● Required action:
Leave every image out, and print the remaining lines below exactly.

● Records for this task:

##########

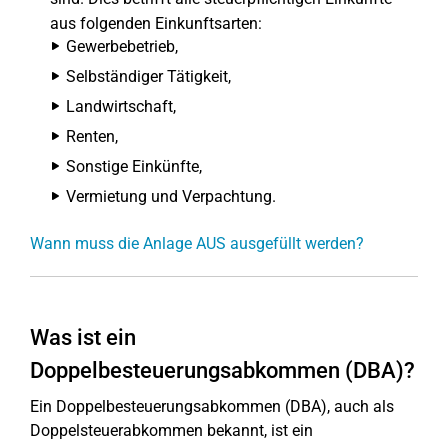
aus folgenden Einkunftsarten:
Gewerbebetrieb,
Selbständiger Tätigkeit,
Landwirtschaft,
Renten,
Sonstige Einkünfte,
Vermietung und Verpachtung.
Wann muss die Anlage AUS ausgefüllt werden?
Was ist ein
Doppelbesteuerungsabkommen (DBA)?
Ein Doppelbesteuerungsabkommen (DBA), auch als
Doppelsteuerabkommen bekannt, ist ein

##########

● Solution to the exercise:
aus folgenden Einkunftsarten:
Gewerbebetrieb,
Selbständiger Tätigkeit,
Landwirtschaft,
Renten,
Sonstige Einkünfte,
Vermietung und Verpachtung.
Wann muss die Anlage AUS ausgefüllt werden?
Was ist ein
Doppelbesteuerungsabkommen (DBA)?
Ein Doppelbesteuerungsabkommen (DBA), auch als
Doppelsteuerabkommen bekannt, ist ein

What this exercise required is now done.